Le jußu regis et la signature Jeffrys furent vérifiés. Pour qui a étudié pathologiquement les cas de caprice dits « bon plaisir », ce jußu regis, est tout simple. Pourquoi Jacques II, qui, ce semble, eût dû cacher de tels actes, en laissait-il, au risque même de compromettre la réussite, des traces écrites ? Cynisme. Indifférence hautaine. Ah ! vous croyez qu’il n’y a que les filles d’impudiques ! la raison d’état l’est aussi. Et se cupit ante videri. Commettre un crime et s’en blasonner, c’est là toute l’histoire. Le roi se tatoue, comme le forçat. On a intérêt à échapper au gendarme et à l’histoire, on en serait bien fâché, on tient à être connu et reconnu. Voyez mon bras, remarquez ce dessin, un temple de l’amour et un cœur enflammé percé d’une flèche, c’est moi qui suis Lacenaire. Jußu regis. C’est moi qui suis Jacques II. On accomplit une mauvaise action, on met sa marque dessus. Se compléter par l’effronterie, se dénoncer soi-même, faire imperdable son méfait, c’est la bravade insolente du malfaiteur. Christine saisit Monaldeschi, le fait confesser et assassiner, et dit : Je suis reine de Suède chez le roi de France. Il y a le tyran qui se cache, comme Tibère, et le tyran qui se vante, comme Philippe II. L’un est plus scorpion, l’autre est plus léopard. Jacques II était de cette dernière variété.
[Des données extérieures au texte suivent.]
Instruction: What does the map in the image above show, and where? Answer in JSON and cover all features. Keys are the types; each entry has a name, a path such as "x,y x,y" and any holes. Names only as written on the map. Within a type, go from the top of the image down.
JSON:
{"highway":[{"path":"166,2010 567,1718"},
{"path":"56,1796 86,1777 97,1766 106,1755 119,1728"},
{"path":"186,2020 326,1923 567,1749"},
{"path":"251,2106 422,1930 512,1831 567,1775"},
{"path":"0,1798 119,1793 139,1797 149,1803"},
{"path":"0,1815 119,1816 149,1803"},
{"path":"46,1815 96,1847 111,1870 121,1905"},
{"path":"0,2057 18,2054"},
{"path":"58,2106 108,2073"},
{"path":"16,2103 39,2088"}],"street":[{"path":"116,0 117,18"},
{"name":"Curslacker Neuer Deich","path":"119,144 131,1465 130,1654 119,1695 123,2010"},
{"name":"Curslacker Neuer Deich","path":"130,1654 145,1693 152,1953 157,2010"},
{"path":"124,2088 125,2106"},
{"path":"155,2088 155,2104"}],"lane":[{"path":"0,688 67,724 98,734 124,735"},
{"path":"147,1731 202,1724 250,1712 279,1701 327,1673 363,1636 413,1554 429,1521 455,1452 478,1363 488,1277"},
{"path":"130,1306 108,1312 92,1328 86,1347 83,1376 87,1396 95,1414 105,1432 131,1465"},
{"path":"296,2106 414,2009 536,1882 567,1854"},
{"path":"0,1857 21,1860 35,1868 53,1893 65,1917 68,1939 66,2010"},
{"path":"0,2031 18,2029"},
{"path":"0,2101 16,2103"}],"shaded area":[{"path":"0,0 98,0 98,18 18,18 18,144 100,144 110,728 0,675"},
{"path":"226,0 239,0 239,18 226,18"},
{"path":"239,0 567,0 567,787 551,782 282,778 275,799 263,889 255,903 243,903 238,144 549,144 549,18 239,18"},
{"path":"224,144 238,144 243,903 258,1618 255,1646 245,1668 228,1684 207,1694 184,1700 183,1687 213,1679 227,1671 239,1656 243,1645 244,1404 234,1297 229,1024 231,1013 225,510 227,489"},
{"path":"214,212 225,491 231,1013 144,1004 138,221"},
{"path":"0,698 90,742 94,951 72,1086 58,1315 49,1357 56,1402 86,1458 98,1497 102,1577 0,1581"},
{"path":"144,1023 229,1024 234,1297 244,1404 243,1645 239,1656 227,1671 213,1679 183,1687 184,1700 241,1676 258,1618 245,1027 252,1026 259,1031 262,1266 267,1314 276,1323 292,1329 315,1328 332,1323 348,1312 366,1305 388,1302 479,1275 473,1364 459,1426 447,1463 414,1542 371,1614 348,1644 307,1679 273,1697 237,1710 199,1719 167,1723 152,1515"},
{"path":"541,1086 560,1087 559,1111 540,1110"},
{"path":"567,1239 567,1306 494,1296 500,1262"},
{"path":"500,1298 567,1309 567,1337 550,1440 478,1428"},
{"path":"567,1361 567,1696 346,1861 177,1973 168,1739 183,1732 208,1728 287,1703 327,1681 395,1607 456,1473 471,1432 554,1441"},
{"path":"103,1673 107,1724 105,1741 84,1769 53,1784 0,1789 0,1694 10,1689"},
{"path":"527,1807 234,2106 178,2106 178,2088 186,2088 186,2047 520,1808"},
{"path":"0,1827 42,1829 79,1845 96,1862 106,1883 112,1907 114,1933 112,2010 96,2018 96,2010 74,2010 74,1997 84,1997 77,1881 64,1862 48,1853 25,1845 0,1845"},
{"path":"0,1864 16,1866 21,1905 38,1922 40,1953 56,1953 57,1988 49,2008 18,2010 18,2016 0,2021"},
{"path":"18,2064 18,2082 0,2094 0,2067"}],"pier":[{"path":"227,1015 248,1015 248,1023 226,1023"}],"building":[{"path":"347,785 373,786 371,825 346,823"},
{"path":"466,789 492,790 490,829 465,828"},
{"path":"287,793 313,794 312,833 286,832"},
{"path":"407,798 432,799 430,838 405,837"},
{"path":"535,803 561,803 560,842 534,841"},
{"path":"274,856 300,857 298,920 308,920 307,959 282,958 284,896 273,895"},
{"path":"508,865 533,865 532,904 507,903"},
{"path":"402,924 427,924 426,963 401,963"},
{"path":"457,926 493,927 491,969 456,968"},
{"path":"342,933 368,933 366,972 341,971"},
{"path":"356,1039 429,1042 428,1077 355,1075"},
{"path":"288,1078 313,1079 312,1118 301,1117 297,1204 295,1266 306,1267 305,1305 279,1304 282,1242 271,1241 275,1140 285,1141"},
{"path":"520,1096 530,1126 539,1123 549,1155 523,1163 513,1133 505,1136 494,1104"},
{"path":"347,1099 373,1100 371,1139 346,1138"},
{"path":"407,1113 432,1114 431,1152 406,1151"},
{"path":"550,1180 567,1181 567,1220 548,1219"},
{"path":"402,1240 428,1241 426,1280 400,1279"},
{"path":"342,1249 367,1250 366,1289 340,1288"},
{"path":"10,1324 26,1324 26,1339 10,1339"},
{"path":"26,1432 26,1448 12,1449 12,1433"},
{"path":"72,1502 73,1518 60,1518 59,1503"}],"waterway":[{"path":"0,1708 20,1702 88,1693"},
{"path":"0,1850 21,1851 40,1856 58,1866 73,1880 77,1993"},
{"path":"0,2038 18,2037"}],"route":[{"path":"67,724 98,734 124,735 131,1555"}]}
Il avait, on le sait, le visage ouvert et gai, différent en cela de Philippe II. Philippe était lugubre, Jacques était jovial. On est tout de même féroce. Jacques II était le tigre bonasse. Il avait, comme Philippe II, la tranquillité de ses forfaits. Il était monstre par la grâce de Dieu. Donc il n’avait rien à dissimuler et à atténuer, et ses assassinats étaient de droit divin. Il eût volontiers, lui aussi, laissé derrière lui ses archives de Simancas, avec tous ses attentats numérotés, datés, classés, étiquetés et mis en ordre, chacun dans son compartiment, comme les poisons dans l’officine d’un pharmacien. Signer ses crimes, c’est royal.

Toute action commise est une traite tirée sur le grand payeur ignoré. Celle-ci venait d’arriver à échéance avec l’endos sinistre Jußu regis.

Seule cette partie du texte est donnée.